Abstract

AbstractIn the fifteenth century, Plutarch's Lives were popular among humanists for their moral and historical content. They circulated widely in humanist Latin translations in manuscript and later in print. This article examines the reading of printed copies of these translations in late fifteenth‐century England. It focuses on John Shirwood (d. 1493), Bishop of Durham, an avid English reader of humanist books. The article suggests that Shirwood's annotations to Plutarch should be interpreted as evidence of humanist reading in a recreational context. While modern studies on the history of reading classical texts have often emphasised Renaissance readers' structured, methodical approaches of annotation, Shirwood's copy of Plutarch's Lives reveals a clerk at leisure, enjoying humanist books outside of formal academic study.
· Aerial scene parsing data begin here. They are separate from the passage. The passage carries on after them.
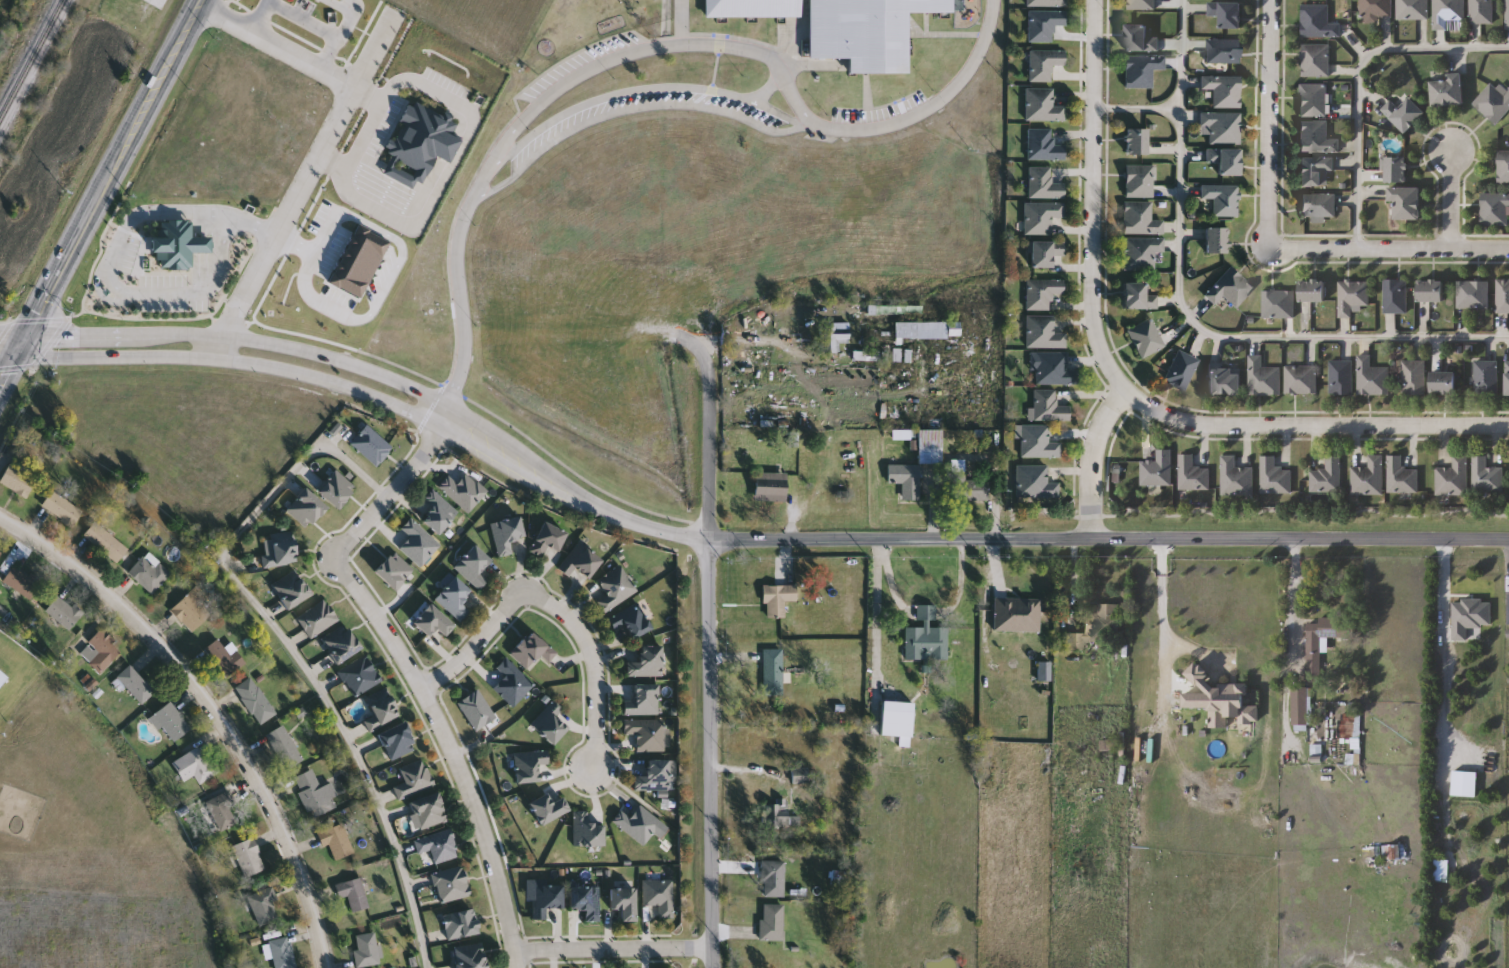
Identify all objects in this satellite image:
building: (1047, 3)
building: (1141, 5)
building: (750, 8)
building: (1376, 9)
building: (1413, 10)
building: (1482, 12)
building: (1227, 14)
building: (1507, 14)
building: (1450, 15)
road: (259, 17)
building: (1322, 20)
road: (681, 21)
road: (347, 22)
building: (1044, 25)
road: (321, 27)
building: (862, 31)
building: (1140, 40)
road: (653, 46)
road: (278, 48)
building: (1224, 51)
building: (1316, 61)
railway: (33, 62)
building: (1045, 64)
building: (1142, 71)
road: (1360, 78)
road: (771, 85)
road: (650, 87)
building: (1224, 91)
building: (1448, 92)
building: (1314, 101)
road: (930, 104)
building: (1494, 104)
road: (461, 106)
building: (1043, 106)
road: (1140, 107)
road: (631, 108)
building: (1405, 114)
road: (1269, 123)
building: (1223, 127)
road: (363, 132)
building: (1316, 138)
building: (1137, 142)
building: (417, 143)
building: (1044, 146)
railway: (82, 156)
building: (1226, 161)
building: (1504, 168)
road: (115, 170)
building: (1315, 170)
building: (1397, 171)
road: (306, 175)
building: (1140, 181)
road: (369, 183)
building: (1044, 184)
road: (1449, 198)
road: (1096, 199)
building: (1222, 199)
building: (1406, 203)
building: (1319, 206)
building: (1494, 209)
building: (1042, 216)
building: (1141, 219)
road: (256, 227)
road: (324, 228)
building: (1217, 240)
building: (174, 242)
road: (1388, 247)
building: (1141, 252)
building: (1045, 253)
road: (398, 257)
building: (356, 259)
road: (456, 276)
road: (110, 280)
road: (303, 281)
building: (1230, 288)
building: (1312, 292)
building: (1431, 292)
building: (1042, 293)
building: (1473, 295)
building: (1503, 296)
building: (1139, 297)
building: (1353, 297)
building: (1396, 297)
building: (1278, 305)
road: (1193, 318)
building: (1043, 333)
building: (833, 336)
building: (1147, 338)
road: (13, 342)
traffic signals: (26, 343)
road: (219, 347)
road: (786, 348)
road: (311, 352)
road: (117, 355)
road: (13, 368)
building: (1053, 369)
building: (1181, 369)
building: (1263, 378)
building: (1342, 378)
building: (1373, 378)
building: (1414, 378)
building: (1486, 378)
building: (1507, 379)
building: (1301, 380)
road: (332, 382)
building: (1225, 382)
building: (1443, 383)
building: (1048, 406)
road: (445, 417)
road: (1311, 424)
building: (1037, 441)
road: (502, 458)
road: (1093, 463)
building: (917, 464)
building: (1157, 470)
building: (1192, 474)
building: (1487, 476)
building: (1274, 477)
building: (1327, 477)
building: (1369, 477)
building: (1402, 477)
building: (1236, 478)
building: (1453, 478)
building: (18, 480)
building: (1035, 482)
building: (966, 483)
building: (771, 486)
road: (389, 493)
building: (64, 510)
building: (438, 511)
road: (634, 521)
building: (507, 533)
road: (1109, 538)
building: (548, 539)
building: (108, 543)
building: (281, 550)
building: (581, 560)
building: (474, 567)
building: (150, 573)
road: (959, 582)
road: (889, 583)
building: (616, 588)
road: (1442, 588)
building: (293, 591)
road: (1294, 593)
road: (1160, 597)
building: (454, 598)
building: (778, 600)
building: (193, 610)
road: (555, 610)
building: (1508, 611)
building: (64, 612)
road: (926, 613)
building: (1017, 614)
building: (318, 618)
building: (433, 621)
building: (631, 623)
building: (1096, 627)
building: (926, 637)
building: (342, 644)
road: (294, 649)
building: (532, 650)
building: (105, 652)
building: (222, 658)
building: (1315, 658)
building: (646, 662)
building: (1043, 671)
building: (773, 673)
building: (14, 675)
building: (360, 676)
building: (513, 682)
building: (136, 684)
building: (256, 700)
building: (643, 701)
building: (1300, 707)
road: (208, 708)
building: (380, 709)
building: (477, 710)
building: (897, 719)
building: (171, 722)
building: (551, 723)
building: (646, 734)
building: (398, 741)
building: (285, 747)
road: (449, 753)
road: (711, 754)
building: (196, 765)
building: (529, 765)
building: (800, 775)
building: (654, 776)
building: (414, 778)
building: (316, 794)
building: (548, 808)
building: (223, 809)
building: (429, 811)
building: (638, 823)
building: (587, 831)
building: (337, 841)
building: (438, 846)
building: (1395, 853)
building: (250, 857)
building: (774, 878)
building: (452, 884)
building: (354, 893)
building: (660, 896)
building: (546, 899)
building: (586, 900)
building: (624, 901)
building: (265, 906)
building: (772, 922)
building: (461, 923)
building: (367, 950)
road: (614, 950)
building: (283, 953)
building: (471, 956)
The article goes on to compare Shirwood's annotations of Plutarch's Lives with those of two other late fifteenth‐century English humanists: the similarly eclectic historical annotations of the bishop John Russell (d. 1494); and, as a counterpoint, the more structured moral and linguistic interests of the grammarian John Stanbridge (1463–1510). These three responses to the Latin translations of Plutarch's Lives thus indicate how educated individuals engaged with humanist texts at different levels of rigour, from methodical academic study to recreational enjoyment.